2016-2024 döneminde büyüme potansiyeli zorlandı, ekonomi %4,5 oranında büyüdü; dış açık, enflasyon, bölüşüm şoku tetiklendi. Yıllık istihdam artış eğilimi ise %3,2’dir. Büyümenin temposu, dış bağımlılığı, sektörel yapısı faal nüfusu istihdama çekmekte yetersiz kaldı.
Sonuç, atıl işgücü oranının (“geniş anlamda işsizliğin”) dokuz yıl boyunca 9,1 puan (%17,6 → %26,7) tırmanmasıdır. Aralık 2024’te bu oran yüzde 30 eşiğindedir (% 28,6)...
Halk sınıfları toplumsal bunalımı işsizlik ve enflasyon olguları içinde yaşar; algılar. Bunlar, sefalet koridoruna açılan kapılardır. IMF programı uygulayan Mehmet Şimşek ekibi faal nüfusun neredeyse %30’unu işgücü piyasalarının dışına sürüklemektedir. Enflasyon oranını iki yılda 6,8 puan yukarı (%23,9 → %30,7) çekti (tablo, son sütun). Sermayenin enflasyonla sorunu olmadığı çoktan anlaşılmıştır. Hızla tırmanan emek rezervleri sayesinde ücretli milyonları daha fazla disiplin altına almak mı hedefleniyor?
Boşta gezen gençlerin, diplomalı işsizlerin yığıldığı, insan gücü niteliğinin tükendiği, dinamik bir dönüşüm potansiyelini de giderek yitiren bir ekonomi içinde yaşıyoruz. Son aşamada neo-faşizm siyasetin doğal hali olarak ehven görülür; baskılı ortamlara direnme hakkı unutulur; toplum miskinleşir.
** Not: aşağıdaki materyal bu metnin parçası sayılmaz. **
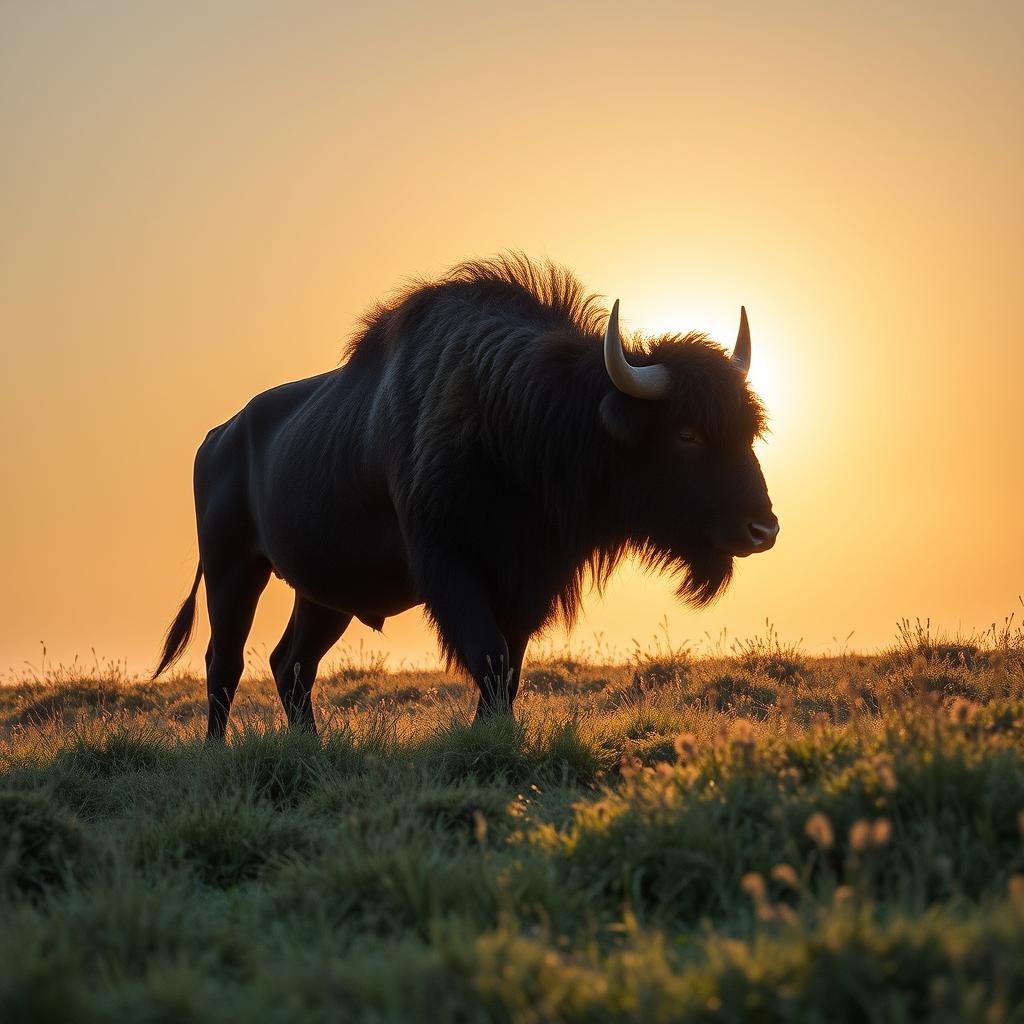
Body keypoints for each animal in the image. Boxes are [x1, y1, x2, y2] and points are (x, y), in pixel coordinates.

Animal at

Türkiye böyle bir geleceği kabul edemez. Birleşerek önlemek, örgütlenerek dönüştürmek zorundayız.
- 1
Son yazılardan iki örnek: K.Boratav, “İşçi Sınıfının Bölüşüm Şoku 2022’de Devam Etti”, soL Haber, 10 Mart 2023; “Türkiye’de Derinleşen Yapısal Kriz Eğilimi ve Kâr İtilimli Enflasyonun Dinamikleri”, K.Boratav, A.Erinç Yeldan, A.H.Köse, İktisat ve Toplum, Aralık 2023.